== Source extract ==

Researchers from three of the nation’s top business schools examined why women make up such a small portion of those studying or working in math and science, even though they outnumber men in overall undergraduate enrollment, according to a new study published this week.

To examine how this trend may stem from stereotypes, the researchers conducted an experiment asking 191 volunteers to “hire” someone to complete a math-related task.

They’re findings? When presented with no information other than the applicant’s appearance, both men and women were twice as likely to hire a male applicant over a female applicant. What’s more, this discrimination persisted even after the applicants reported how well they’d done on the math task.

“If ability is self-reported, women still are discriminated against, because employers do not fully account for men’s tendency to boast about performance,” the study said.

In fact, even when given full information on the applicants’ past math performance, discrimination fell by about 9 percentage points, but still remained “substantial.”

Volunteers also took an implicit association test, which revealed further prejudices.

The hiring choices underscore biases “regarding the performance of female and male candidates,” said researchers Ernesto Reuben of Columbia Business School, Paola Sapienza of the Kellogg School of Management at Northwestern and Luigi Zingales of the Booth School of Business at the University of Chicago. “The gender gap in hiring decisions is due to a systematic underestimation of the performance of women compared to men.”

Moreover, employers also often fail to recognize that men typically brag about or inflate their abilities more readily than women, Reuben, Sapienza and Zingales added.

“Employers biased against women are less likely to take into account the fact that men, on average, boast more than women about their future performance, leading to suboptimal hiring choices that remain biased in favor of men,” the researchers said.,

The study was published in the Proceedings of the National Academy of Sciences.

===

*Work task 1:* According to the article on gender bias in math hiring, how many volunteers took part in the hiring experiment?
The records are unrelated to the article.

== The data ==

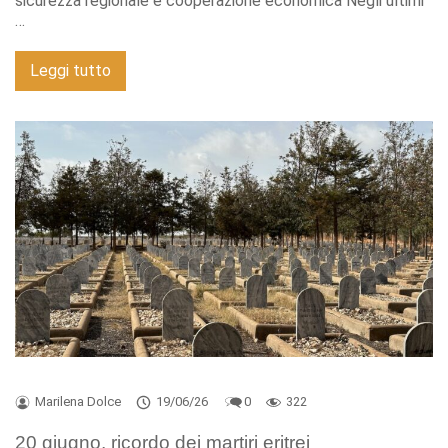
sicurezza regionale e cooperazione economica Negli ultimi
…
Leggi tutto
Marilena Dolce
19/06/26
0
322
20 giugno, ricordo dei martiri eritrei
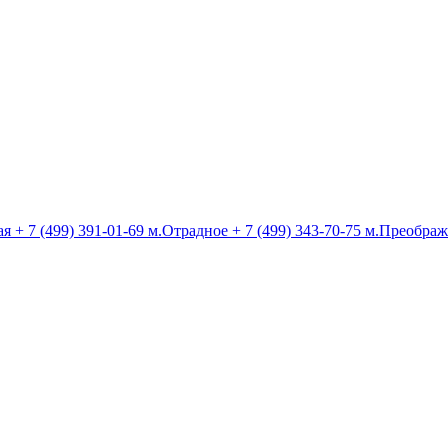
ая
+ 7 (499) 391-01-69
м.Отрадное
+ 7 (499) 343-70-75
м.Преображ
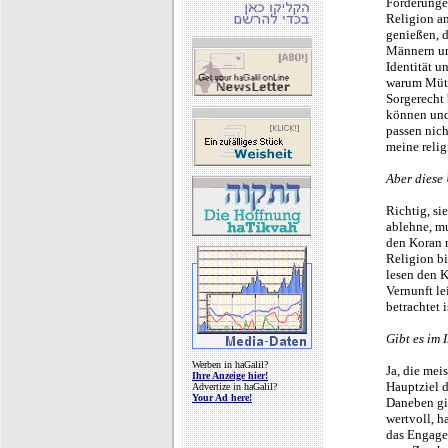
Forderungen
Religion an
genießen, 
Männern un
Identität u
warum Mütte
Sorgerecht
können und
passen nich
meine reli
Aber diese
Richtig, si
ablehne, m
den Koran n
Religion bi
lesen den K
Vernunft l
betrachtet 
Gibt es im 
Werben in haGalil?
Ja, die mei
Ihre Anzeige hier!
Hauptziel d
Advertize in haGalil?
Your Ad here!
Daneben gib
wertvoll, h
das Engage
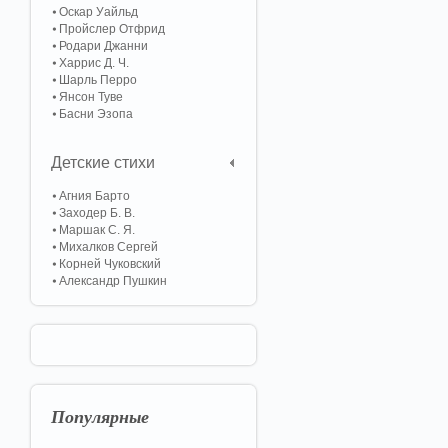
Оскар Уайльд
Пройслер Отфрид
Родари Джанни
Харрис Д. Ч.
Шарль Перро
Янсон Туве
Басни Эзопа
Детские стихи
Агния Барто
Заходер Б. В.
Маршак С. Я.
Михалков Сергей
Корней Чуковский
Александр Пушкин
Популярные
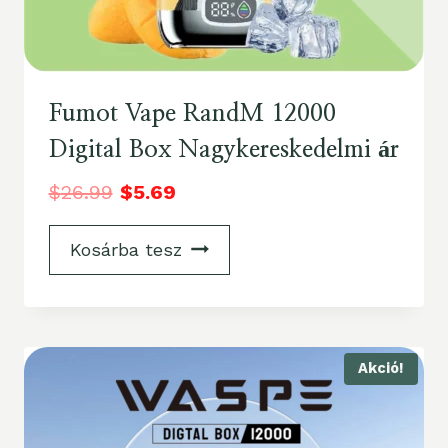
Fumot Vape RandM 12000
Digital Box Nagykereskedelmi ár
$
26.99
$
5.69
Kosárba tesz
Akció!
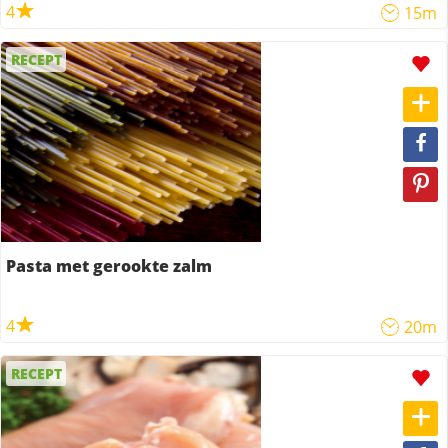
4
15m
RECEPT
Pasta met gerookte zalm
4
20m
RECEPT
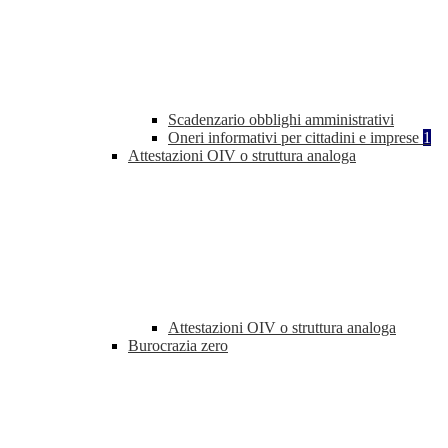
Scadenzario obblighi amministrativi
Oneri informativi per cittadini e imprese
1
Attestazioni OIV o struttura analoga
Attestazioni OIV o struttura analoga
Burocrazia zero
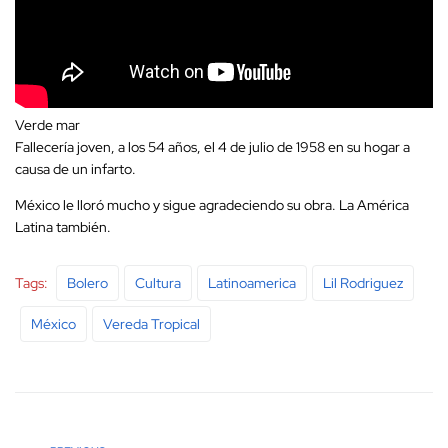
Verde mar
Fallecería joven, a los 54 años, el 4 de julio de 1958 en su hogar a
causa de un infarto.
México le lloró mucho y sigue agradeciendo su obra. La América
Latina también.
Tags:
Bolero
Cultura
Latinoamerica
Lil Rodriguez
México
Vereda Tropical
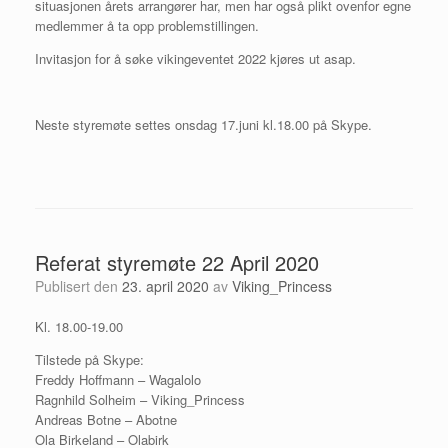
situasjonen årets arrangører har, men har også plikt ovenfor egne
medlemmer å ta opp problemstillingen.
Invitasjon for å søke vikingeventet 2022 kjøres ut asap.
Neste styremøte settes onsdag 17.juni kl.18.00 på Skype.
Referat styremøte 22 April 2020
Publisert den
23. april 2020
av
Viking_Princess
Kl. 18.00-19.00
Tilstede på Skype:
Freddy Hoffmann – Wagalolo
Ragnhild Solheim – Viking_Princess
Andreas Botne – Abotne
Ola Birkeland – Olabirk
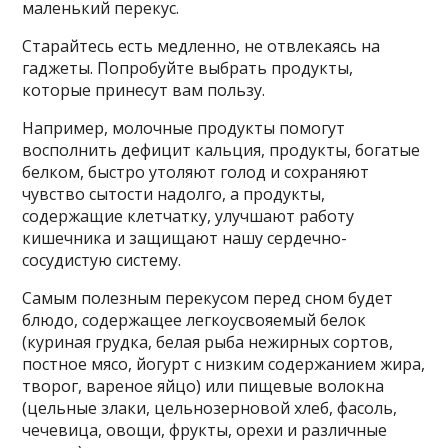
маленький перекус.
Старайтесь есть медленно, не отвлекаясь на
гаджеты. Попробуйте выбрать продукты,
которые принесут вам пользу.
Например, молочные продукты помогут
восполнить дефицит кальция, продукты, богатые
белком, быстро утоляют голод и сохраняют
чувство сытости надолго, а продукты,
содержащие клетчатку, улучшают работу
кишечника и защищают нашу сердечно-
сосудистую систему.
Самым полезным перекусом перед сном будет
блюдо, содержащее легкоусвояемый белок
(куриная грудка, белая рыба нежирных сортов,
постное мясо, йогурт с низким содержанием жира,
творог, вареное яйцо) или пищевые волокна
(цельные злаки, цельнозерновой хлеб, фасоль,
чечевица, овощи, фрукты, орехи и различные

===

*Work task 2:* In the records, substitute "Zoom" for "Skype" in every line starting with the line with "Scadenzario obblighi amministrativi" and going on through the end of the records. Return only those lines, unchanged otherwise, and leave the pictures out.

*Answer space 1:* 191

*Answer space 2:*
Scadenzario obblighi amministrativi
Oneri informativi per cittadini e imprese
1
Attestazioni OIV o struttura analoga
Attestazioni OIV o struttura analoga
Burocrazia zero
Verde mar
Fallecería joven, a los 54 años, el 4 de julio de 1958 en su hogar a
causa de un infarto.
México le lloró mucho y sigue agradeciendo su obra. La América
Latina también.
Tags:
Bolero
Cultura
Latinoamerica
Lil Rodriguez
México
Vereda Tropical
situasjonen årets arrangører har, men har også plikt ovenfor egne
medlemmer å ta opp problemstillingen.
Invitasjon for å søke vikingeventet 2022 kjøres ut asap.
Neste styremøte settes onsdag 17.juni kl.18.00 på Zoom.
Referat styremøte 22 April 2020
Publisert den
23. april 2020
av
Viking_Princess
Kl. 18.00-19.00
Tilstede på Zoom:
Freddy Hoffmann – Wagalolo
Ragnhild Solheim – Viking_Princess
Andreas Botne – Abotne
Ola Birkeland – Olabirk
маленький перекус.
Старайтесь есть медленно, не отвлекаясь на
гаджеты. Попробуйте выбрать продукты,
которые принесут вам пользу.
Например, молочные продукты помогут
восполнить дефицит кальция, продукты, богатые
белком, быстро утоляют голод и сохраняют
чувство сытости надолго, а продукты,
содержащие клетчатку, улучшают работу
кишечника и защищают нашу сердечно-
сосудистую систему.
Самым полезным перекусом перед сном будет
блюдо, содержащее легкоусвояемый белок
(куриная грудка, белая рыба нежирных сортов,
постное мясо, йогурт с низким содержанием жира,
творог, вареное яйцо) или пищевые волокна
(цельные злаки, цельнозерновой хлеб, фасоль,
чечевица, овощи, фрукты, орехи и различные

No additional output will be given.